Results indicated that participants found SeRE’s visual cues (color coding, ordered list, snippet popups) helpful for understanding relationships and for filtering by category. The ability to see a concise set of highly related concepts reduced the cognitive load compared to scanning a long list of Google results. However, participants noted that Google still delivered a larger quantity of information and sometimes retrieved more up‑to‑date or diverse sources. The response time of SeRE, while generally a few seconds, was occasionally slower than Google, especially when many candidates were processed. Overall, participants expressed a preference for using SeRE when the goal is to explore semantic neighborhoods of a known entity, but they would revert to Google for broader, open‑ended searches.

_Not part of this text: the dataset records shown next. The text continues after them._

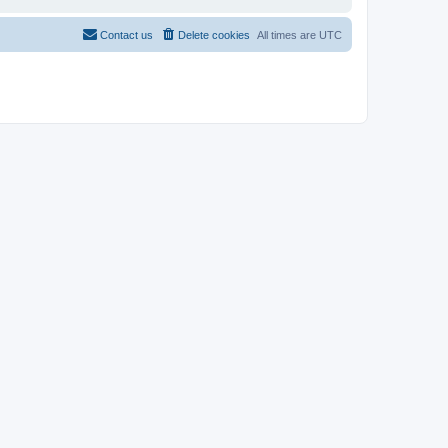
Contact us
Delete cookies
All times are
UTC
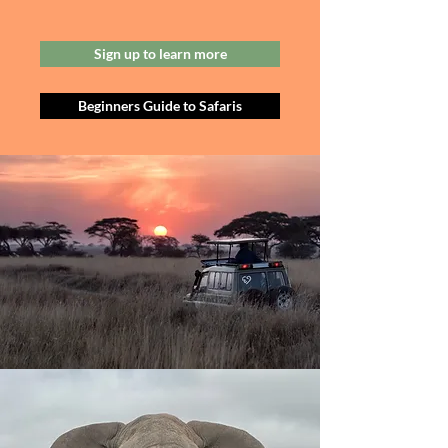
Sign up to learn more
Beginners Guide to Safaris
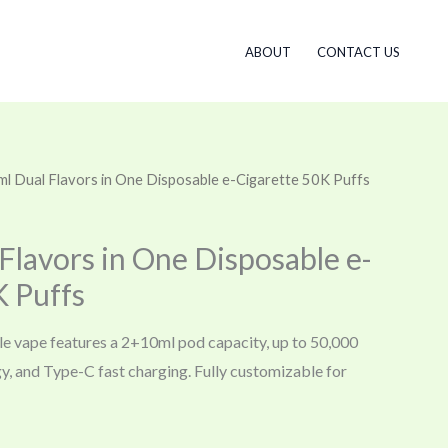
ABOUT
CONTACT US
l Dual Flavors in One Disposable e-Cigarette 50K Puffs
Flavors in One Disposable e-
K Puffs
le vape features a 2+10ml pod capacity, up to 50,000
gy, and Type-C fast charging. Fully customizable for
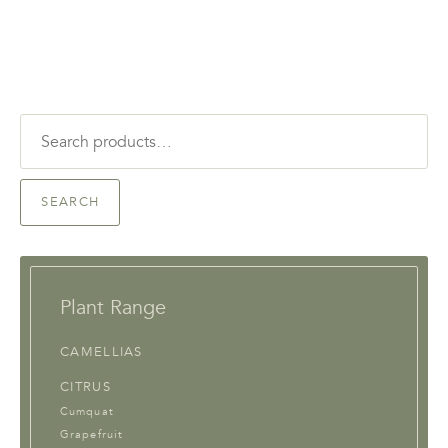
Search
for:
SEARCH
Plant Range
CAMELLIAS
CITRUS
Cumquat
Grapefruit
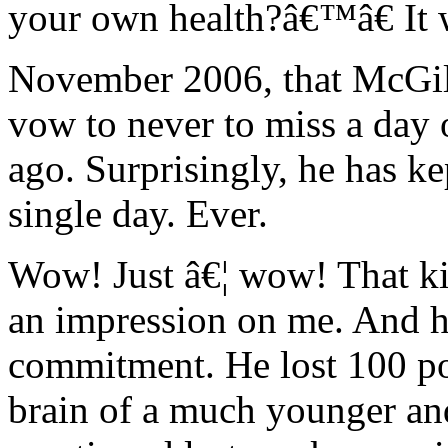
your own health?â€™â€ It w
November 2006, that McGill
vow to never to miss a day 
ago. Surprisingly, he has ke
single day. Ever.
Wow! Just â€¦ wow! That k
an impression on me. And he
commitment. He lost 100 p
brain of a much younger and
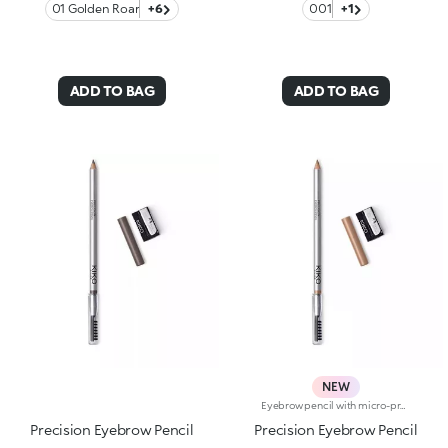
01 Golden Roar
+6
001
+1
ADD TO BAG
ADD TO BAG
NEW
Eyebrow pencil with micro-precision hard formula and separator comb The formula contains high-melt waxes ensuring adherence, precision and a long lasting line.The fine point allows the shape of the eyebrows to be outlined or accentuated with a fine, precise line, giving a natural finish. Sharpener included. Available in 6 colours
Precision Eyebrow Pencil
Precision Eyebrow Pencil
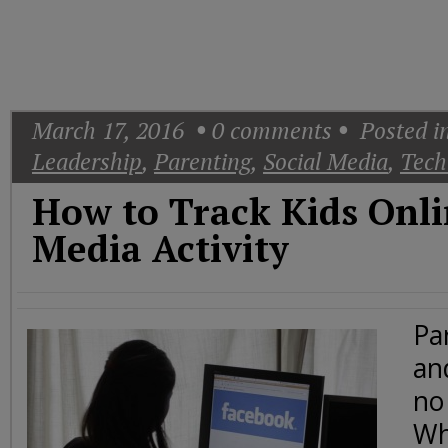
Today
Good
Morning
America
CNN
March 17, 2016
0
comments
Posted i
Leadership
,
Parenting
,
Social Media
,
Tech
How to Track Kids Onli
Media Activity
Pa
an
no
Whi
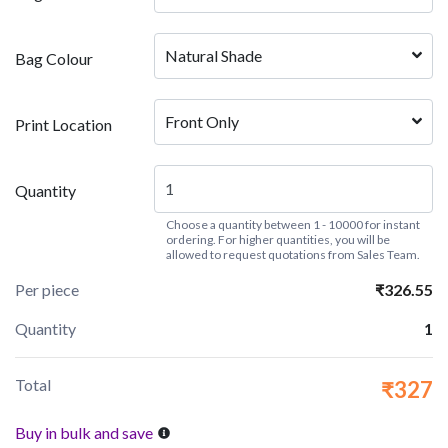
Natural Shade
Bag Colour
Front Only
Print Location
Quantity
Choose a quantity between 1 - 10000 for instant
ordering. For higher quantities, you will be
allowed to request quotations from Sales Team.
Per piece
₹326.55
Quantity
1
Total
₹327
Buy in bulk and save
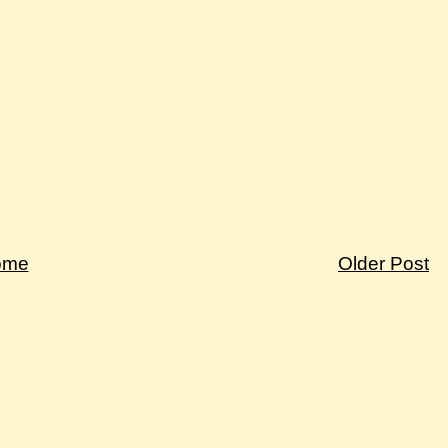
ome
Older Post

The paper’s contributions are threefold: (1) introducing a full‑text‑based semantic relatedness metric (WND) that leverages Wikipedia’s rich textual corpus; (2) demonstrating a scalable, live computation pipeline that integrates Wikipedia and DBpedia via parallel API calls and caching; (3) presenting a UI that combines list‑based ranking with visual encoding to support intuitive exploration of related concepts. Limitations include dependence on Wikipedia’s search API rate limits, variability of results across language editions, and the small, highly educated participant pool, which restricts generalizability. Future work suggested includes expanding the evaluation to a larger, more diverse user base, integrating additional knowledge bases (e.g., domain‑specific ontologies) to improve coverage, and refining the relatedness metric by incorporating link‑based measures or embedding techniques.